Chapter 1
The concept of time is an awfully mortal construct, something that most immortals have trouble grasping. But as Sofiel lies, battered, bleeding and unmoving, she wonders just how long it has been.
She has watched the seasons change, has seen the leaves on the trees tumble into the soil, so rich with rain, in garlands of red and gold. Subsequently, she had proceeded to watch the trees cry their last golden tears, baring out in their denuded forms against the startling white streets, blanketed in layers of snow. Only for everything to melt away come a fine day when the sun hangs bright and warm, flowers blooming in an array of vivid colours. Seen it all repeat, over and over again.
Has it been days?
Months? Years?
Sofiel doesn't know for certain, only that it feels like an eternity to her.
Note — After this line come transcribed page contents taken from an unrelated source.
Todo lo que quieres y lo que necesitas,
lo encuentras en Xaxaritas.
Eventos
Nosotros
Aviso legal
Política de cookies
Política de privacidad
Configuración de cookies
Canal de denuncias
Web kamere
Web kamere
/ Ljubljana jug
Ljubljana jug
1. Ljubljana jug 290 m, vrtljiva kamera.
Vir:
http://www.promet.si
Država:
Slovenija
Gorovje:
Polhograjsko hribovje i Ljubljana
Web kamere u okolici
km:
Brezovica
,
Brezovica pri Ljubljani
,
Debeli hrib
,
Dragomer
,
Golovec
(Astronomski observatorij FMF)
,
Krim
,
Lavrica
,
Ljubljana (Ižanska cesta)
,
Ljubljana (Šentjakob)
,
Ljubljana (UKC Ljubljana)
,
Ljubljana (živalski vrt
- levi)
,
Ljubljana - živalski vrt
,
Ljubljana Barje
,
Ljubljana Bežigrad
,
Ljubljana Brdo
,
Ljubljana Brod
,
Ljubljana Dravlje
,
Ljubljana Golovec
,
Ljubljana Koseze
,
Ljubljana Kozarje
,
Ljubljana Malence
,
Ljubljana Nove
Time has all but dulled away any residual feelings she has on the circumstances of her fall. They have long since numbed over into dying embers, flickering away in the cold. And all that remains is the withering ashes of her beloved brother's betrayal — and the heavens' apparent desertion.
As well as the question:
Why?
She wonders how her brother is faring; if he's suffering as much as she is, tormented by the intermittent jolts of pain that strikes her when she least expects it, threatening to claw right through the gaps of her ribs with every laboured breath she takes.
She plays back the last memory she has of Samael — or Sam, as Sofiel affectionately knows him by. Her recollection is at best fuzzy, the spiteful words they had brandished and thrown at each other in their heated argument sounding more like garbled nonsense now. But the context behind their fight is still as clear as day.
She remembers the look of horror on his face that had quickly morphed, warping into a twisted sneer. He had managed to somehow catch himself on the fringe of Sofiel's sleeve, after having lost his footing on the precarious edge of the Silver City.
A misstep that neither of them had seen coming, much less planned for. It had caught them both completely off guard, and right up till then, Sofiel had never known that such beautifully sculpted features were ever capable of producing an expression so unpleasant.
"I'll show you how rotten the mortals truly are," he had laughed derisively, eyes flashing bright with the unbecoming shades of anger and hate.
And with a forceful tug, Sofiel found herself falling alongside her brother.